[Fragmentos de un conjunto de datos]
= = = = = = =

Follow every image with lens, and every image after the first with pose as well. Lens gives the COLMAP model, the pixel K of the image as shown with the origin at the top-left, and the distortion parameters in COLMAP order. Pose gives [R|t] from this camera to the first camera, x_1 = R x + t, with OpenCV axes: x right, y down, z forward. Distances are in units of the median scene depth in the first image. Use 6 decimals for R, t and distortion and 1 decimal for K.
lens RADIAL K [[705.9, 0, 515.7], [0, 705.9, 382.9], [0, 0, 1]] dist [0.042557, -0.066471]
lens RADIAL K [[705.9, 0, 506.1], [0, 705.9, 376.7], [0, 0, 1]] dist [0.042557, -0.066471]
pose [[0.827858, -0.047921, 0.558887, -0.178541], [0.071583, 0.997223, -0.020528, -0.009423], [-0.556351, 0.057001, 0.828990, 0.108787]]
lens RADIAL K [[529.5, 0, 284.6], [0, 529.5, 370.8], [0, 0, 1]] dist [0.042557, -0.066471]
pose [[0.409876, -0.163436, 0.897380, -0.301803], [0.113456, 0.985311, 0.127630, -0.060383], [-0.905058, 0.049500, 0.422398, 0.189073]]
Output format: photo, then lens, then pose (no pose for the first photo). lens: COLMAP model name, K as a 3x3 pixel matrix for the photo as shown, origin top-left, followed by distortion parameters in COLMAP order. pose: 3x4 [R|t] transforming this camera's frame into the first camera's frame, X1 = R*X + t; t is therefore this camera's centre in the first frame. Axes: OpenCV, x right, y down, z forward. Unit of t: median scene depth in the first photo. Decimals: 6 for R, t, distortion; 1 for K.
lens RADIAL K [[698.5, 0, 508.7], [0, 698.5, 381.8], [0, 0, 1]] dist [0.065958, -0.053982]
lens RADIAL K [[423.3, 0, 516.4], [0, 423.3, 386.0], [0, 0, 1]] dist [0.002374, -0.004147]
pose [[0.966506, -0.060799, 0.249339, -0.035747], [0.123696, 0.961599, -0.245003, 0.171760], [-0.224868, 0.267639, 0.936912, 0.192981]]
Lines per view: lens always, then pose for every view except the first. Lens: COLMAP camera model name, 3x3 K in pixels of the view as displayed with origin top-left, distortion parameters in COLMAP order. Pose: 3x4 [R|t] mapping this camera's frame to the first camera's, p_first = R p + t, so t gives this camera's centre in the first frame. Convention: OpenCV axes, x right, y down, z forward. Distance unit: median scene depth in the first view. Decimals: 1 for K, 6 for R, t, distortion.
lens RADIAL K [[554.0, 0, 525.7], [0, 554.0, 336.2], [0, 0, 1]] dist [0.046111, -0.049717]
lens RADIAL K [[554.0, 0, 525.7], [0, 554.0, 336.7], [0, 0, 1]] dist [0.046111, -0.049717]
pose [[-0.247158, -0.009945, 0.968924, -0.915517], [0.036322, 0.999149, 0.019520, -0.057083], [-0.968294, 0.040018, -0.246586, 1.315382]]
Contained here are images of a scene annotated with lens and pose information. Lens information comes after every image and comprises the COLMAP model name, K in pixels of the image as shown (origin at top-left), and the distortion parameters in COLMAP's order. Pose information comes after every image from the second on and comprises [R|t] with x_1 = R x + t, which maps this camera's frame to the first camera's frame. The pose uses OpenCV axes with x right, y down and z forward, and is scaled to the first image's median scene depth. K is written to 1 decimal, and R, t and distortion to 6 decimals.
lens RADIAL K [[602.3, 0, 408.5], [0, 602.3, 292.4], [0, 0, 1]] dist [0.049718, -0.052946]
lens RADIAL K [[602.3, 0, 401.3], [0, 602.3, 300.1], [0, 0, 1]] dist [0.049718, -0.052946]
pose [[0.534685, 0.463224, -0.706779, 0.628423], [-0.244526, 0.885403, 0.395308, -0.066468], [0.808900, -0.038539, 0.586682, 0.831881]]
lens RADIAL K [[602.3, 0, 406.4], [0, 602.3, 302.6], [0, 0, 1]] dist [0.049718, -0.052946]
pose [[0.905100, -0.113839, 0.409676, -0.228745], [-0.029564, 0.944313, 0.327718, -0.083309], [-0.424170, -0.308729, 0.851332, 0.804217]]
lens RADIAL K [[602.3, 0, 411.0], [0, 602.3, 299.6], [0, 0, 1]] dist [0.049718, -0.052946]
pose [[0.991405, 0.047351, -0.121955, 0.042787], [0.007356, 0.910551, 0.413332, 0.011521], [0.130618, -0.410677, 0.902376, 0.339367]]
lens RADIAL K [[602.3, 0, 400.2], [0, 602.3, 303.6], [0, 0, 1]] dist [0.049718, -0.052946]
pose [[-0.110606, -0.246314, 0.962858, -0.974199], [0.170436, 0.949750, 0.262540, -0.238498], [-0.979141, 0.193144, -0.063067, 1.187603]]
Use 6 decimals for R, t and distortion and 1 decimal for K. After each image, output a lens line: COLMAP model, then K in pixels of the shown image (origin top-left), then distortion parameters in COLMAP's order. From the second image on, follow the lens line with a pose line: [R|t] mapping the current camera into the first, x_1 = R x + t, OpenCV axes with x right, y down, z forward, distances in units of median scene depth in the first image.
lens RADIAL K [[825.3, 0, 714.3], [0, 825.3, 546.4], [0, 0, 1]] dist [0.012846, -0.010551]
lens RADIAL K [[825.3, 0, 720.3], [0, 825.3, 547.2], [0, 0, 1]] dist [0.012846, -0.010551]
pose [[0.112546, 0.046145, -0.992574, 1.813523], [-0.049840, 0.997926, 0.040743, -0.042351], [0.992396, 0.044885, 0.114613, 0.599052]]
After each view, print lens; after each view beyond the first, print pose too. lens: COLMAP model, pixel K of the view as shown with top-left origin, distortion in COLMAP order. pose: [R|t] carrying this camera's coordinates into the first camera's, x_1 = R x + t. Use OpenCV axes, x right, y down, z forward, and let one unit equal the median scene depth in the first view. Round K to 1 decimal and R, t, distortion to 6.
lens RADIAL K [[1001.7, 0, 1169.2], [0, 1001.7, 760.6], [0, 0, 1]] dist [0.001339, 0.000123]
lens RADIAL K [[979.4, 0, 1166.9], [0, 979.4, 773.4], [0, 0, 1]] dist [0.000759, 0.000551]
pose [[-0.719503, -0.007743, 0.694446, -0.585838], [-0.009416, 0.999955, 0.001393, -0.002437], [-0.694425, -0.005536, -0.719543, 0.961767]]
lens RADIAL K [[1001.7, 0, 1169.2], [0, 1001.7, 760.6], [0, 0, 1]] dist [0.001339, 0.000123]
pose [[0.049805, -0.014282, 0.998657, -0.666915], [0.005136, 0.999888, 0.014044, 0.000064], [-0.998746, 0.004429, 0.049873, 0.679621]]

= = = = = = =

Pruébalo | Transcribe sin ningún cambio las líneas de todos los ítems.

Resultado |
Follow every image with lens, and every image after the first with pose as well. Lens gives the COLMAP model, the pixel K of the image as shown with the origin at the top-left, and the distortion parameters in COLMAP order. Pose gives [R|t] from this camera to the first camera, x_1 = R x + t, with OpenCV axes: x right, y down, z forward. Distances are in units of the median scene depth in the first image. Use 6 decimals for R, t and distortion and 1 decimal for K.
lens RADIAL K [[705.9, 0, 515.7], [0, 705.9, 382.9], [0, 0, 1]] dist [0.042557, -0.066471]
lens RADIAL K [[705.9, 0, 506.1], [0, 705.9, 376.7], [0, 0, 1]] dist [0.042557, -0.066471]
pose [[0.827858, -0.047921, 0.558887, -0.178541], [0.071583, 0.997223, -0.020528, -0.009423], [-0.556351, 0.057001, 0.828990, 0.108787]]
lens RADIAL K [[529.5, 0, 284.6], [0, 529.5, 370.8], [0, 0, 1]] dist [0.042557, -0.066471]
pose [[0.409876, -0.163436, 0.897380, -0.301803], [0.113456, 0.985311, 0.127630, -0.060383], [-0.905058, 0.049500, 0.422398, 0.189073]]
Output format: photo, then lens, then pose (no pose for the first photo). lens: COLMAP model name, K as a 3x3 pixel matrix for the photo as shown, origin top-left, followed by distortion parameters in COLMAP order. pose: 3x4 [R|t] transforming this camera's frame into the first camera's frame, X1 = R*X + t; t is therefore this camera's centre in the first frame. Axes: OpenCV, x right, y down, z forward. Unit of t: median scene depth in the first photo. Decimals: 6 for R, t, distortion; 1 for K.
lens RADIAL K [[698.5, 0, 508.7], [0, 698.5, 381.8], [0, 0, 1]] dist [0.065958, -0.053982]
lens RADIAL K [[423.3, 0, 516.4], [0, 423.3, 386.0], [0, 0, 1]] dist [0.002374, -0.004147]
pose [[0.966506, -0.060799, 0.249339, -0.035747], [0.123696, 0.961599, -0.245003, 0.171760], [-0.224868, 0.267639, 0.936912, 0.192981]]
Lines per view: lens always, then pose for every view except the first. Lens: COLMAP camera model name, 3x3 K in pixels of the view as displayed with origin top-left, distortion parameters in COLMAP order. Pose: 3x4 [R|t] mapping this camera's frame to the first camera's, p_first = R p + t, so t gives this camera's centre in the first frame. Convention: OpenCV axes, x right, y down, z forward. Distance unit: median scene depth in the first view. Decimals: 1 for K, 6 for R, t, distortion.
lens RADIAL K [[554.0, 0, 525.7], [0, 554.0, 336.2], [0, 0, 1]] dist [0.046111, -0.049717]
lens RADIAL K [[554.0, 0, 525.7], [0, 554.0, 336.7], [0, 0, 1]] dist [0.046111, -0.049717]
pose [[-0.247158, -0.009945, 0.968924, -0.915517], [0.036322, 0.999149, 0.019520, -0.057083], [-0.968294, 0.040018, -0.246586, 1.315382]]
Contained here are images of a scene annotated with lens and pose information. Lens information comes after every image and comprises the COLMAP model name, K in pixels of the image as shown (origin at top-left), and the distortion parameters in COLMAP's order. Pose information comes after every image from the second on and comprises [R|t] with x_1 = R x + t, which maps this camera's frame to the first camera's frame. The pose uses OpenCV axes with x right, y down and z forward, and is scaled to the first image's median scene depth. K is written to 1 decimal, and R, t and distortion to 6 decimals.
lens RADIAL K [[602.3, 0, 408.5], [0, 602.3, 292.4], [0, 0, 1]] dist [0.049718, -0.052946]
lens RADIAL K [[602.3, 0, 401.3], [0, 602.3, 300.1], [0, 0, 1]] dist [0.049718, -0.052946]
pose [[0.534685, 0.463224, -0.706779, 0.628423], [-0.244526, 0.885403, 0.395308, -0.066468], [0.808900, -0.038539, 0.586682, 0.831881]]
lens RADIAL K [[602.3, 0, 406.4], [0, 602.3, 302.6], [0, 0, 1]] dist [0.049718, -0.052946]
pose [[0.905100, -0.113839, 0.409676, -0.228745], [-0.029564, 0.944313, 0.327718, -0.083309], [-0.424170, -0.308729, 0.851332, 0.804217]]
lens RADIAL K [[602.3, 0, 411.0], [0, 602.3, 299.6], [0, 0, 1]] dist [0.049718, -0.052946]
pose [[0.991405, 0.047351, -0.121955, 0.042787], [0.007356, 0.910551, 0.413332, 0.011521], [0.130618, -0.410677, 0.902376, 0.339367]]
lens RADIAL K [[602.3, 0, 400.2], [0, 602.3, 303.6], [0, 0, 1]] dist [0.049718, -0.052946]
pose [[-0.110606, -0.246314, 0.962858, -0.974199], [0.170436, 0.949750, 0.262540, -0.238498], [-0.979141, 0.193144, -0.063067, 1.187603]]
Use 6 decimals for R, t and distortion and 1 decimal for K. After each image, output a lens line: COLMAP model, then K in pixels of the shown image (origin top-left), then distortion parameters in COLMAP's order. From the second image on, follow the lens line with a pose line: [R|t] mapping the current camera into the first, x_1 = R x + t, OpenCV axes with x right, y down, z forward, distances in units of median scene depth in the first image.
lens RADIAL K [[825.3, 0, 714.3], [0, 825.3, 546.4], [0, 0, 1]] dist [0.012846, -0.010551]
lens RADIAL K [[825.3, 0, 720.3], [0, 825.3, 547.2], [0, 0, 1]] dist [0.012846, -0.010551]
pose [[0.112546, 0.046145, -0.992574, 1.813523], [-0.049840, 0.997926, 0.040743, -0.042351], [0.992396, 0.044885, 0.114613, 0.599052]]
After each view, print lens; after each view beyond the first, print pose too. lens: COLMAP model, pixel K of the view as shown with top-left origin, distortion in COLMAP order. pose: [R|t] carrying this camera's coordinates into the first camera's, x_1 = R x + t. Use OpenCV axes, x right, y down, z forward, and let one unit equal the median scene depth in the first view. Round K to 1 decimal and R, t, distortion to 6.
lens RADIAL K [[1001.7, 0, 1169.2], [0, 1001.7, 760.6], [0, 0, 1]] dist [0.001339, 0.000123]
lens RADIAL K [[979.4, 0, 1166.9], [0, 979.4, 773.4], [0, 0, 1]] dist [0.000759, 0.000551]
pose [[-0.719503, -0.007743, 0.694446, -0.585838], [-0.009416, 0.999955, 0.001393, -0.002437], [-0.694425, -0.005536, -0.719543, 0.961767]]
lens RADIAL K [[1001.7, 0, 1169.2], [0, 1001.7, 760.6], [0, 0, 1]] dist [0.001339, 0.000123]
pose [[0.049805, -0.014282, 0.998657, -0.666915], [0.005136, 0.999888, 0.014044, 0.000064], [-0.998746, 0.004429, 0.049873, 0.679621]]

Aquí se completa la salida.